The goal of the course is to understand the ways in which financial regulation in the U.S. contributed to the financial crisis and whether the regulatory reform project currently underway will address those concerns. Thus the course will survey the U.S. pattern of the regulation of financial institutions as well as the legislation that presumably will be adopted before the course begins.
This course provides a broad introduction to the regulation of financial institutions in the United States. The course addresses the history of the banking industry in the United States, the basic rationales for regulating banks differently than other enterprises, the restrictions imposed upon banks and other financial institutions, the causes and consequences of bank failures and their relationship to regulation, and the rise of the shadow banking system. It also addresses the relationship among banking and insurance and securities activities and how these relationships have evolved over time.

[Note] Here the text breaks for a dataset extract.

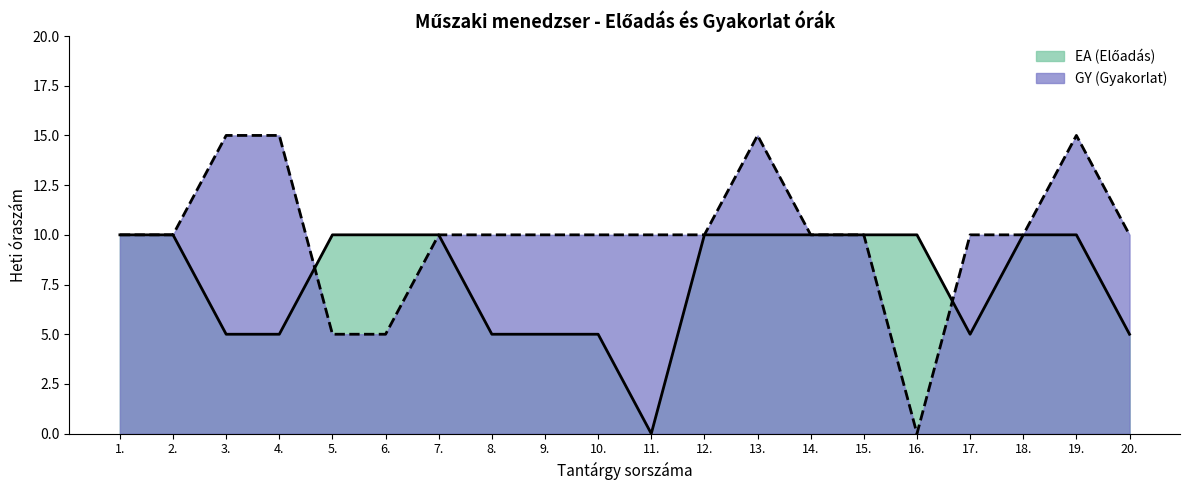

Between 7. and 19., which series saw the biggest shift?

GY (Gyakorlat)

The course pays significant attention to the causes of the 2007-2009 financial crisis and the reform efforts that are being pursued in its wake. The course considers the ways that financial regulation in the United States may have contributed to the financial crisis and what more financial regulation may have done to prevent it. It looks at particular changes required by The Dodd-Frank Wall Street Reform and Consumer Protection Act and the ongoing implementation efforts, focusing on changes intended to reduce systemic risk. The course further considers whether the regulatory reform project currently underway is likely to further the aim of promoting financial stability.